Uit te voeren: Wil je alles vanaf de regel met "common name: Meadow grasshopper" tot en met het einde van de rijen ongewijzigd teruggeven, met beide grenzen inbegrepen?

'''

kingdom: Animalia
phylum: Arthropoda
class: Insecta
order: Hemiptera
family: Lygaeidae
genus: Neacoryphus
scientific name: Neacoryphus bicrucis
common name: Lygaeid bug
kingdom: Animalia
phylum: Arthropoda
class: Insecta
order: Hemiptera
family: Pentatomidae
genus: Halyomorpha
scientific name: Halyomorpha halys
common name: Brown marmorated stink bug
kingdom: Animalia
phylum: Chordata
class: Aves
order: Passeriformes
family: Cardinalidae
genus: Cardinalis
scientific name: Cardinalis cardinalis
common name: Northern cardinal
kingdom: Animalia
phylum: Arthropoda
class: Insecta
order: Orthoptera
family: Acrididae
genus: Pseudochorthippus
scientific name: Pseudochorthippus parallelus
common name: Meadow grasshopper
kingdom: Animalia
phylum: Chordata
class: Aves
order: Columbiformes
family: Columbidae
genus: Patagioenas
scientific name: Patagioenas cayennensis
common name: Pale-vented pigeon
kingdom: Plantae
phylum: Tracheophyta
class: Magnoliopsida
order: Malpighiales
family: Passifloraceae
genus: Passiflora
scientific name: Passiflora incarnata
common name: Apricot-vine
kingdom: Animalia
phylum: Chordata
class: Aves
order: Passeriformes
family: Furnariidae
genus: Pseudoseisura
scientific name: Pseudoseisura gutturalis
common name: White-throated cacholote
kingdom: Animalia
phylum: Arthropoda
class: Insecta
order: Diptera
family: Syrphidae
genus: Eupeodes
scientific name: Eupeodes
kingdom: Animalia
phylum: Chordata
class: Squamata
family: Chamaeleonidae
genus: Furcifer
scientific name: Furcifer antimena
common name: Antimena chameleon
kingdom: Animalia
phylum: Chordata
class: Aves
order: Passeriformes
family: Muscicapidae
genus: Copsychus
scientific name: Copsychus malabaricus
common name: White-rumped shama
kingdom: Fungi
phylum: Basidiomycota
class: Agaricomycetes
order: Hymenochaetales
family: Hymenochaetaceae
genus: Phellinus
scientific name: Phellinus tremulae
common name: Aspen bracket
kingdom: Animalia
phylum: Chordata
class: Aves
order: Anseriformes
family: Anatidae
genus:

'''

Antwoord opdracht:
common name: Meadow grasshopper
kingdom: Animalia
phylum: Chordata
class: Aves
order: Columbiformes
family: Columbidae
genus: Patagioenas
scientific name: Patagioenas cayennensis
common name: Pale-vented pigeon
kingdom: Plantae
phylum: Tracheophyta
class: Magnoliopsida
order: Malpighiales
family: Passifloraceae
genus: Passiflora
scientific name: Passiflora incarnata
common name: Apricot-vine
kingdom: Animalia
phylum: Chordata
class: Aves
order: Passeriformes
family: Furnariidae
genus: Pseudoseisura
scientific name: Pseudoseisura gutturalis
common name: White-throated cacholote
kingdom: Animalia
phylum: Arthropoda
class: Insecta
order: Diptera
family: Syrphidae
genus: Eupeodes
scientific name: Eupeodes
kingdom: Animalia
phylum: Chordata
class: Squamata
family: Chamaeleonidae
genus: Furcifer
scientific name: Furcifer antimena
common name: Antimena chameleon
kingdom: Animalia
phylum: Chordata
class: Aves
order: Passeriformes
family: Muscicapidae
genus: Copsychus
scientific name: Copsychus malabaricus
common name: White-rumped shama
kingdom: Fungi
phylum: Basidiomycota
class: Agaricomycetes
order: Hymenochaetales
family: Hymenochaetaceae
genus: Phellinus
scientific name: Phellinus tremulae
common name: Aspen bracket
kingdom: Animalia
phylum: Chordata
class: Aves
order: Anseriformes
family: Anatidae
genus:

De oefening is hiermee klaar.